#### [REQUIREMENT]
Return each line of the listing that follows in which the string "atención" can be found.

#### [THE DATA]
·····

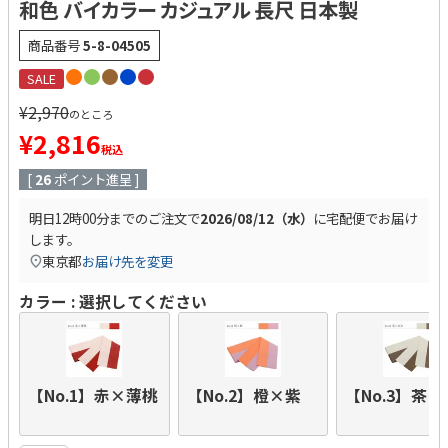
和色 バイカラー カジュアル 長尺 日本製
商品番号
5-8-04505
SALE
¥
2,970
のところ
¥
2,816
税込
[
26
ポイント進呈 ]
明日
12時00分
までのご注文で
2026/08/12（水）
に
宅配便
でお届け
します。
東京都
お届け先を変更
カラー
選択してください
【No.1】赤×薄桃
【No.2】橙×紫
【No.3】茶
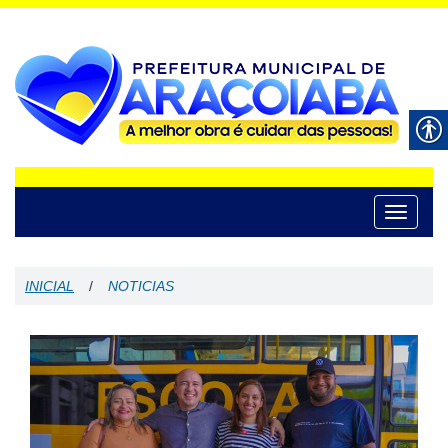
Toggle
navigati
INICIAL
/
NOTICIAS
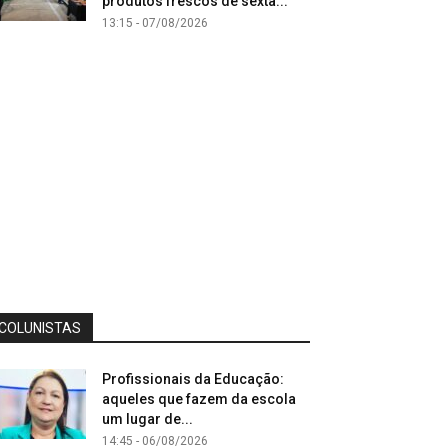
produtos frescos de sexta...
13:15 - 07/08/2026
COLUNISTAS
Profissionais da Educação:
aqueles que fazem da escola
um lugar de...
14:45 - 06/08/2026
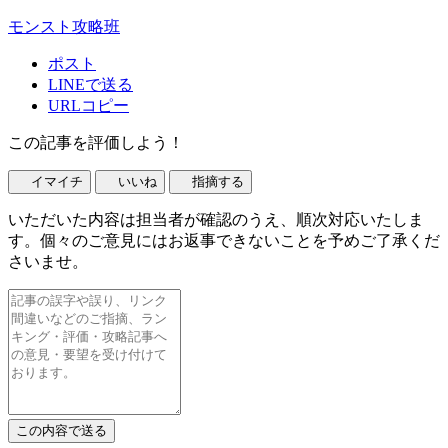
モンスト攻略班
ポスト
LINEで送る
URLコピー
この記事を評価しよう！
イマイチ
いいね
指摘する
いただいた内容は担当者が確認のうえ、順次対応いたしま
す。個々のご意見にはお返事できないことを予めご了承くだ
さいませ。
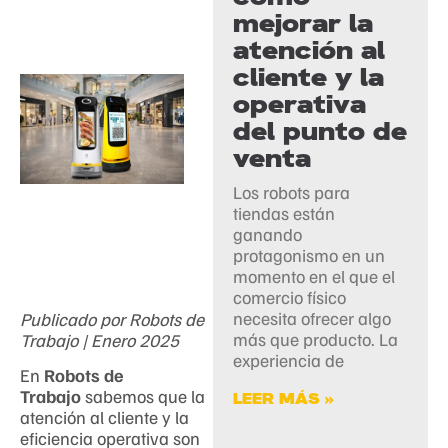
mejorar la
atención al
cliente y la
operativa
del punto de
venta
Los robots para
tiendas están
ganando
protagonismo en un
momento en el que el
comercio físico
necesita ofrecer algo
Publicado por Robots de
más que producto. La
Trabajo | Enero 2025
experiencia de
En
Robots de
Trabajo
sabemos que la
LEER MÁS »
atención al cliente y la
eficiencia operativa son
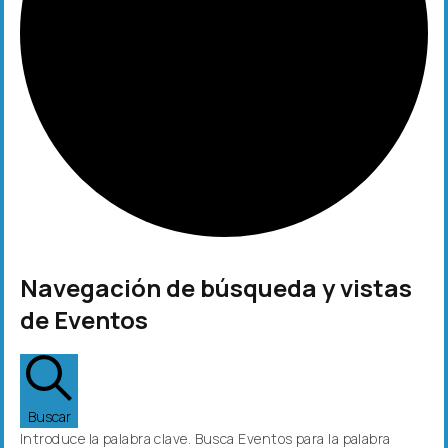
Navegación de búsqueda y vistas
de Eventos
Buscar
Introduce la palabra clave. Busca Eventos para la palabra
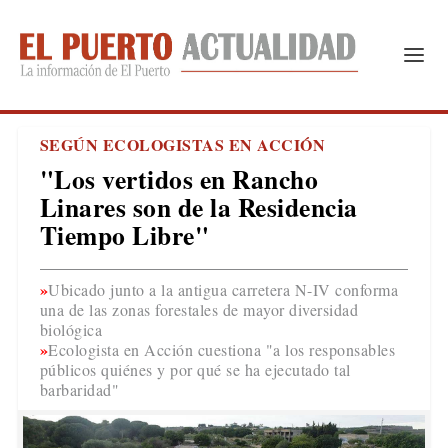
SEGÚN ECOLOGISTAS EN ACCIÓN
"Los vertidos en Rancho
Linares son de la Residencia
Tiempo Libre"
Ubicado junto a la antigua carretera N-IV conforma
una de las zonas forestales de mayor diversidad
biológica
Ecologista en Acción cuestiona "a los responsables
públicos quiénes y por qué se ha ejecutado tal
barbaridad"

·····

#### [TASK OUTPUT]
atención al
atención al cliente y la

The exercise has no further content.